[Opening Dataset content section]

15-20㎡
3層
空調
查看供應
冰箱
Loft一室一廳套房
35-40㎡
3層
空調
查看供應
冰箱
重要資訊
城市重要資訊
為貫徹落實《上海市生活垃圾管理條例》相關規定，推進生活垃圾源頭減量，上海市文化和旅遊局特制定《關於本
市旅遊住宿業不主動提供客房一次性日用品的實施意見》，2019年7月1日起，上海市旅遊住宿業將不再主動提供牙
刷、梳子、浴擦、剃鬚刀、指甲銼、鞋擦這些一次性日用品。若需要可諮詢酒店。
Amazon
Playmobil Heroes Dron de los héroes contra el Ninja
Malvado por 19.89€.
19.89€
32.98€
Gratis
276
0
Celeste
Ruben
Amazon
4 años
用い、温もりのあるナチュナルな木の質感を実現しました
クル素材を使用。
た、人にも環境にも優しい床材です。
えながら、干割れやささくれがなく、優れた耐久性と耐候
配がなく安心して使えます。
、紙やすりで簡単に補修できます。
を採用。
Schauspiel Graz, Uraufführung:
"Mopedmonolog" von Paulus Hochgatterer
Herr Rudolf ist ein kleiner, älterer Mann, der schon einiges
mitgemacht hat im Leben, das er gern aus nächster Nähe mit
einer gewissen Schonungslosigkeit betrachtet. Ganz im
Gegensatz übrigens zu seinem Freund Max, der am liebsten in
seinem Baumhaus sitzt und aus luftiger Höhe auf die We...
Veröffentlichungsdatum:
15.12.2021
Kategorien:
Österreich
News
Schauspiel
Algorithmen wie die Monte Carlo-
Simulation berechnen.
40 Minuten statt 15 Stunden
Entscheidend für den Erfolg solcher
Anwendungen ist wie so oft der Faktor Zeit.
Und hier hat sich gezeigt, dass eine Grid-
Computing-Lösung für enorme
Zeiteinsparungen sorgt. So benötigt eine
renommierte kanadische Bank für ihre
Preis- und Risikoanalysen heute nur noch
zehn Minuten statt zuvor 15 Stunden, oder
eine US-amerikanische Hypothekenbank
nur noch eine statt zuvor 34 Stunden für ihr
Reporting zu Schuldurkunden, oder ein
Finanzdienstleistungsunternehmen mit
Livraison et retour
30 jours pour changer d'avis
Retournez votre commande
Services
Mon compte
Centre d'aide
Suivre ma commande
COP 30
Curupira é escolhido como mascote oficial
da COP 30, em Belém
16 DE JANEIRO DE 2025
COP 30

[Closing Dataset content section]

## To do
Please copy out every line from the entries above that includes the word "noch". Uppercase and lowercase count as different.

## Written answer
Preis- und Risikoanalysen heute nur noch
nur noch eine statt zuvor 34 Stunden für ihr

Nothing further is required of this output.